Passage provided:
>>>>
All Economic Pain, No Environmental Gain

COMMENTARY Environment

All Economic Pain, No Environmental Gain

Dec 18, 2009 1 min read
COMMENTARY BY

Former Senior Policy Analyst, Energy and Environment Thomas A. Roe Institute for Economic Policy Studies

Ben Lieberman was a specialist in energy and environmental issues.

Rep. Sensenbrenner is right -- a major deal in Copenhagen or a comparable domestic global warming bill would be all economic pain for no environmental gain. If President Obama wants to truly represent the interests of the American people, he would not sign onto an agreement with any real teeth.
<<<<
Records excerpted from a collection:
>>>>
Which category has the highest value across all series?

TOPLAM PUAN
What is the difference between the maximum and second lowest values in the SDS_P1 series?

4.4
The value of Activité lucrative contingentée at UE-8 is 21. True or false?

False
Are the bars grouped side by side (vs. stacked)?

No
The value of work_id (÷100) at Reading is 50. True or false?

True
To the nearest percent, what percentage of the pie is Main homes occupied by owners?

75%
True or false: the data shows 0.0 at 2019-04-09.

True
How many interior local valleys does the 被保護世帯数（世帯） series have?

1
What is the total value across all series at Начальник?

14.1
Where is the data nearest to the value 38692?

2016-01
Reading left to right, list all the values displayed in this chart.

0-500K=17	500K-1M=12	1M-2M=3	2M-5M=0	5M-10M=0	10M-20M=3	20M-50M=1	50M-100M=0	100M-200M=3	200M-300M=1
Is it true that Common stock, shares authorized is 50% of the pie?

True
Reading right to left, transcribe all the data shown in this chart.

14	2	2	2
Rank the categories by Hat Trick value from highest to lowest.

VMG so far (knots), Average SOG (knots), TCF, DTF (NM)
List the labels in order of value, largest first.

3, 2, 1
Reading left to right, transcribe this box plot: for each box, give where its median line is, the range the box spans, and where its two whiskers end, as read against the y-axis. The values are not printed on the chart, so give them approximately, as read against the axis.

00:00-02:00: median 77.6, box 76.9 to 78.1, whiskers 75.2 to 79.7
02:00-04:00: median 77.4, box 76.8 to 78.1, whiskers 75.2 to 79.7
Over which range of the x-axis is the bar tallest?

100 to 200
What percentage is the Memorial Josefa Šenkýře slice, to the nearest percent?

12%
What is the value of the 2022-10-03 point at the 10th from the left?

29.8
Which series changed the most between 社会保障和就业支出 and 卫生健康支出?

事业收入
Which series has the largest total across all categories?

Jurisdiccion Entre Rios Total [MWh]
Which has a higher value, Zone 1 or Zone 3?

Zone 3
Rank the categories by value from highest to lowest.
<<<<
Brief 1: Write out the stretch of the Copenhagen commentary from "Former Senior Policy" through "and environmental issues.", word for word.
Brief 2: Continue the Copenhagen commentary, beginning after its final sentence.
The data have no connection to the Copenhagen commentary.

Exercise response 1:
Former Senior Policy Analyst, Energy and Environment Thomas A. Roe Institute for Economic Policy Studies

Ben Lieberman was a specialist in energy and environmental issues.

Exercise response 2:
The reality is that ratcheting down carbon dioxide emissions from fossil fuel use would be prohibitively expensive. The citizens of none of the 192 nations represented here at Copenhagen really want this done to them. Not Americans, whose concern about global warming is waning while concern about the economy and jobs remains justifiably high. Not Europeans, whose actions put the lie to their words -- many EU countries have failed to reduce emissions under the existing Kyoto Protocol but are arguing for tighter targets in Copenhagen. And certainly not the Chinese, Indians, and others from developing nations who insist on no binding reductions for themselves but expect to come away from Copenhagen with promises of massive foreign aid.

The last point makes the Copenhagen agenda an even lousier deal for the American people. In addition to a multi-trillion dollar energy tax (higher gasoline prices and electric bills, over a million net job losses), developing nations have demanded 0.5 to 1 percent of GDP in aid annually -- 70 to 140 billion from the US to help them deal with global warming. Quite a price tag even in the best of economic times, but far worse given the lingering recession and 10 percent unemployment.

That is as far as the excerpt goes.